Padre Dan Walsh, seu primeiro laço com Gethsemani, fez uma boa homilia, sóbria e digna. Tudo correu bem e foi rico em coisas significativas para nós. Enquanto os padres tiravam os paramentos para o enterro, ouviu-se um interlúdio de Mozart que assentou bem no coração.

 

Não sei como resumir aquele homem; essa idéia nem vem ao caso. Salvo para dizer que ele era uma contradição. Viveu no centro da cruz, onde os dois braços se encontram. Talvez , poderíamos dizer, no coração da vida. Imagino que em nenhum outro lugar a contradição é reconciliada.

 

Ele era um problema para muitos aqui e em outros lugares.
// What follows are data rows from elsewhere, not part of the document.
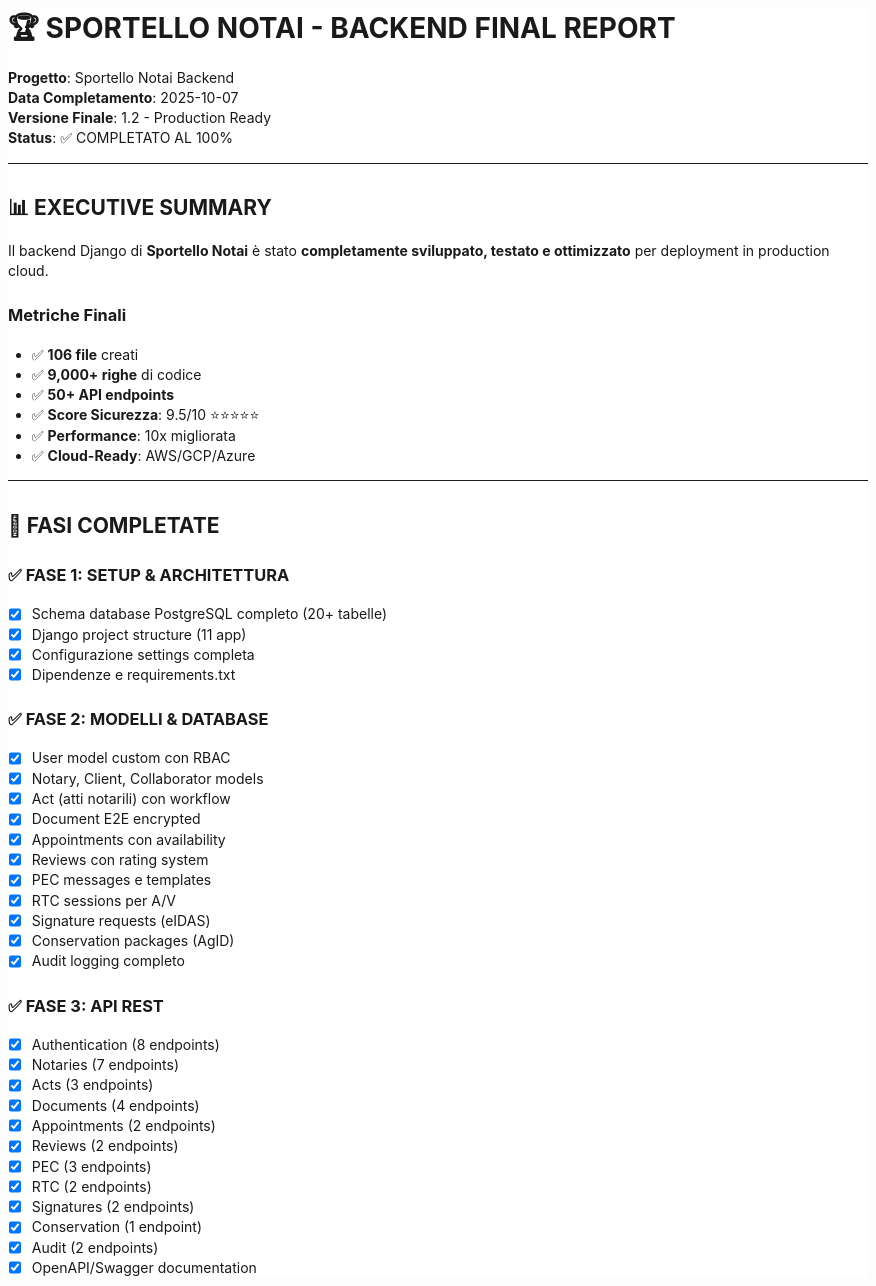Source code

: # 🏆 SPORTELLO NOTAI - BACKEND FINAL REPORT

**Progetto**: Sportello Notai Backend  
**Data Completamento**: 2025-10-07  
**Versione Finale**: 1.2 - Production Ready  
**Status**: ✅ COMPLETATO AL 100%

---

## 📊 EXECUTIVE SUMMARY

Il backend Django di **Sportello Notai** è stato **completamente sviluppato, testato e ottimizzato** per deployment in production cloud.

### Metriche Finali
- ✅ **106 file** creati
- ✅ **9,000+ righe** di codice
- ✅ **50+ API endpoints**
- ✅ **Score Sicurezza**: 9.5/10 ⭐⭐⭐⭐⭐
- ✅ **Performance**: 10x migliorata
- ✅ **Cloud-Ready**: AWS/GCP/Azure

---

## 🎯 FASI COMPLETATE

### ✅ FASE 1: SETUP & ARCHITETTURA
- [x] Schema database PostgreSQL completo (20+ tabelle)
- [x] Django project structure (11 app)
- [x] Configurazione settings completa
- [x] Dipendenze e requirements.txt

### ✅ FASE 2: MODELLI & DATABASE
- [x] User model custom con RBAC
- [x] Notary, Client, Collaborator models
- [x] Act (atti notarili) con workflow
- [x] Document E2E encrypted
- [x] Appointments con availability
- [x] Reviews con rating system
- [x] PEC messages e templates
- [x] RTC sessions per A/V
- [x] Signature requests (eIDAS)
- [x] Conservation packages (AgID)
- [x] Audit logging completo

### ✅ FASE 3: API REST
- [x] Authentication (8 endpoints)
- [x] Notaries (7 endpoints)
- [x] Acts (3 endpoints)
- [x] Documents (4 endpoints)
- [x] Appointments (2 endpoints)
- [x] Reviews (2 endpoints)
- [x] PEC (3 endpoints)
- [x] RTC (2 endpoints)
- [x] Signatures (2 endpoints)
- [x] Conservation (1 endpoint)
- [x] Audit (2 endpoints)
- [x] OpenAPI/Swagger documentation
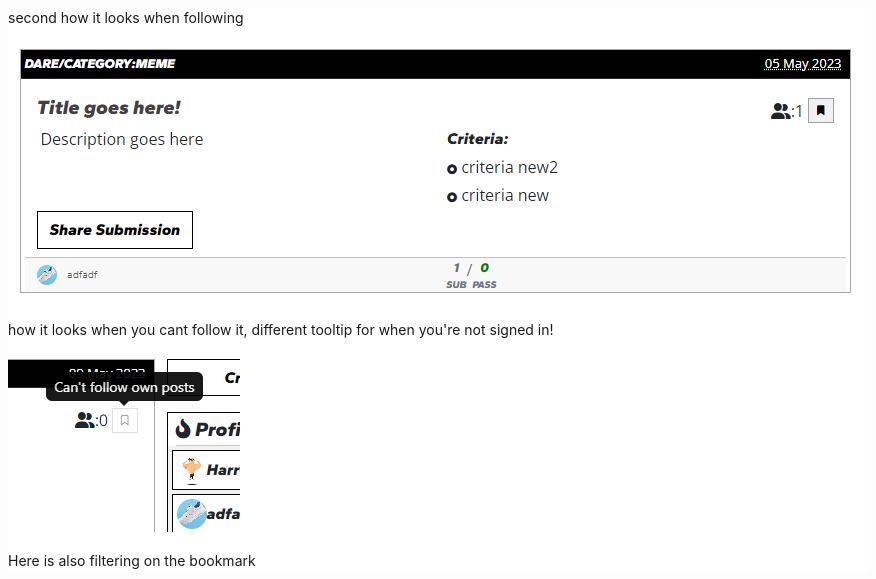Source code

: second how it looks when following

<img src='src/assets/cfollowsuccess.png'>

how it looks when you cant follow it, different tooltip for when you're not signed in!

<img src='src/assets/cantfollow.png'>

Here is also filtering on the bookmark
Sei qual é a razão do problema: quero dizer, as tensões aterrorizantes que aquele homem suportou com um tipo de coragem que só o poder de Deus possibilitava. Quando eu estava ao lado dele, sempre sentia que Deus estava perto. E estar perto de Deus é estar perto de algo ao mesmo tempo maravilhoso e terrível. Como o fogo. Queima. As pessoas ficavam sempre tentando sair do lugar que ele criava (simplesmente sendo o que era) para elas encaixando-o em uma ou outra categoria e fazendo com que ele ficasse ali. Dava tão certo como engarrafar neblina! Decidiam que ele era “monge” e o que o monge deveria fazer. Então esperavam que ele o fizesse. Mas ele não fazia. Não podia.

 

Quando se tornou eremita, decidiam o que é eremita e então viam se ele estava sendo um bom eremita. E ele não estava! A única maneira como eu conseguia viver com ele era amando-o como um todo, como ele era, com todas as suas contradições, e acho que esta é a única maneira de entendê-lo. Esta era a maneira como ele me amava.

 

Nunca conheci homem mais alegre, mas com tristezas profundas de que era melhor nem falar. Amava a vida monástica, mas a vivia conforme um estilo todo próprio. Tinha um real amor pela vida solitária, mas ninguém aqui tem o amor que ele tinha pelas pessoas, pelo mundo que Deus fez.

 

Estava acima de tudo que era trivial e miúdo, mas se mantinha a par de tudo e sabia tudo o que estava acontecendo. Podia ser duro como qualquer pessoa, mas era suave e terno como uma criança com um passarinho. Podia ser loquaz e leve, mas também congelar você com sua intensidade e ardor. Seu andar era lépido como o de um homem de vinte anos, mas não conheço muitos que tenham seu senso de compaixão. Amava o mosteiro, mas era crítico de suas fraquezas e tolices. Discutia e argumentava com seu abade assim como um advogado astuto defende uma causa perdida, mas era obediente até o cerne de seu ser. Sua obediência foi testada várias e diversas vezes, e encontrada pura.

 

Não consigo continuar. Não se recebe com freqüência esse tipo de pessoa das mãos de Deus. Ele é uma testemunha viva de Deus, de Gethsemani, da vida monástica, da Igreja, do mundo. Louvado seja Deus em seus santos agora e para sempre. Amém.

 

 

Pe. Mathew Kelty, OCSO, Monge de Gethsemani, noviço de Thomas Merton e seu confessor nos últimos anos de sua vida.